On Oct. 15, 2007, Citigroup said its third-quarter profit fell 57%, with higher losses of $1.83 billion on the same category of mortgage assets and leveraged loans. On Nov. 4, 2009 following a second mortgage-asset downgrade by Standard & Poor’s, Citigroup revealed that it faced new fourth-quarter losses of $8 billion to $11 billion on its subprime-mortgage exposure, according to the Wall Street Journal.
Citigroup further disclosed - for the first time - that it held subprime mortgage assets totaling $55 billion, including $43 billion that had never been mentioned in the company’s Oct. 15, 2009 report.
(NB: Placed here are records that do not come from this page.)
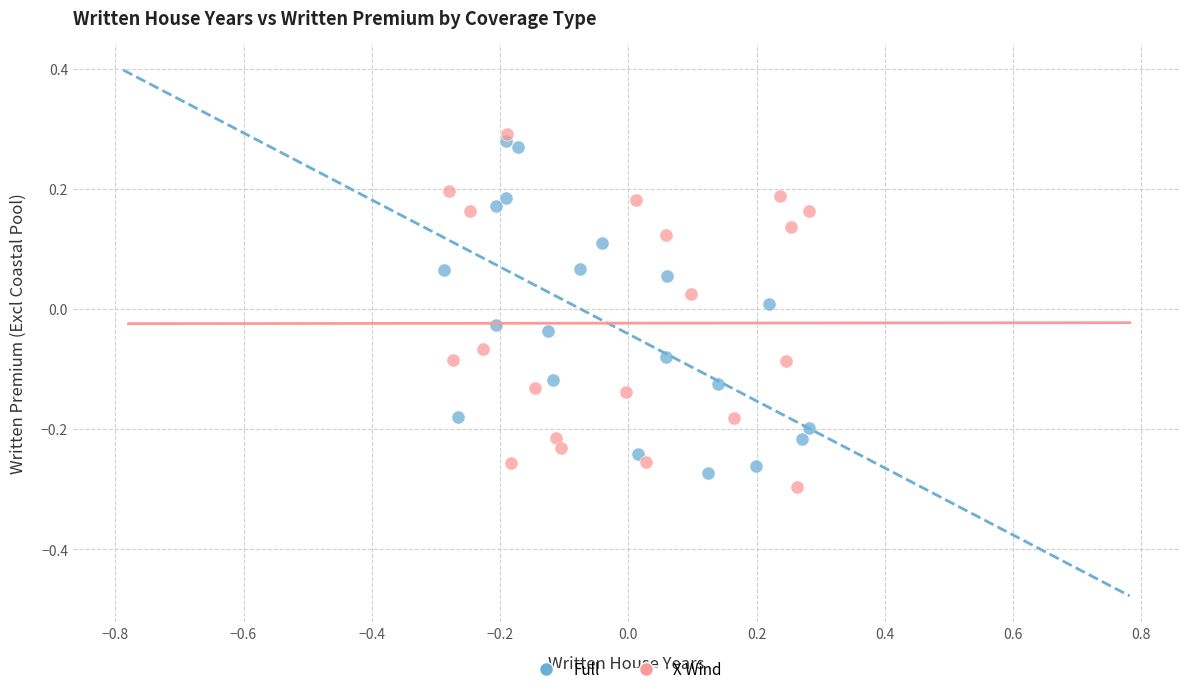

What are all the series names shown in the legend?

Full, X Wind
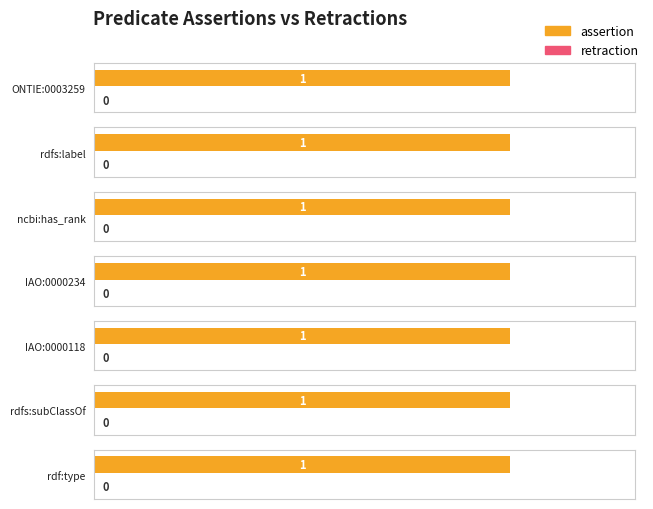

Reading left to right, extract all data points from this chart.

assertion: ONTIE:0003259=1	rdfs:label=1	ncbi:has_rank=1	IAO:0000234=1	IAO:0000118=1	rdfs:subClassOf=1	rdf:type=1
retraction: ONTIE:0003259=0	rdfs:label=0	ncbi:has_rank=0	IAO:0000234=0	IAO:0000118=0	rdfs:subClassOf=0	rdf:type=0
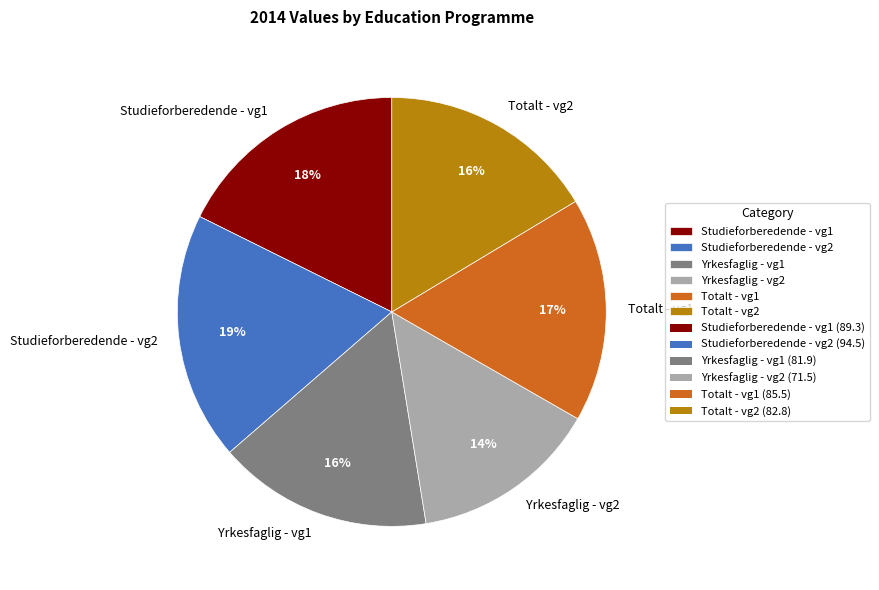

Combined, do Studieforberedende - vg1 and Totalt - vg1 account for over 50%?

No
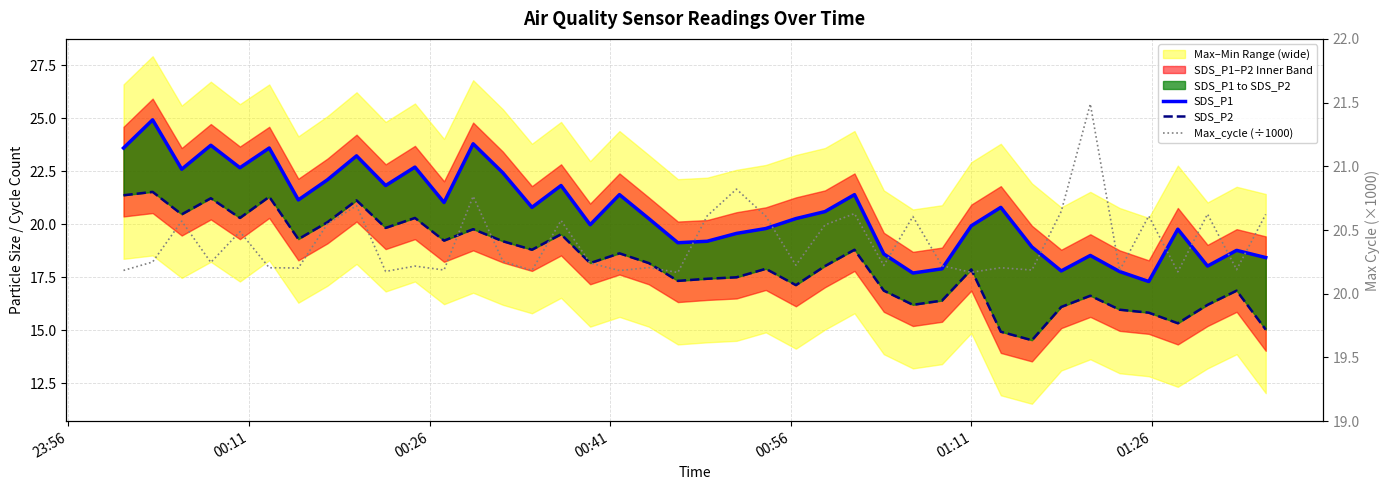

The Max_cycle (÷1000) series shows 35.4 at 29. True or false?

False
The larger-than-expected losses came as a shock to investors and Citigroup executives alike, and ultimately prompted the resignation of Citigroup’s CEO Charles Prince.
Over the course of the next five quarters, Citigroup reported about $50 billion in losses, mostly related to mortgage-related assets.
Citigroup, who in October of 2008 was the recipient of $25 billion in bailout money from the federal government, got an additional $20 billion, bringing the total amount of funds received under the government’s Troubled Asset Relief Program (TARP) to $45 billion. In February 2009, the bankl agreed to convert a portion of the TARP investment from preferred stock to common stock. In addition to Citigroup, the SEC has opened inquiries into the valuation and disclosure methods at Merrill Lynch and Lehman Brothers, as well as other investment firms.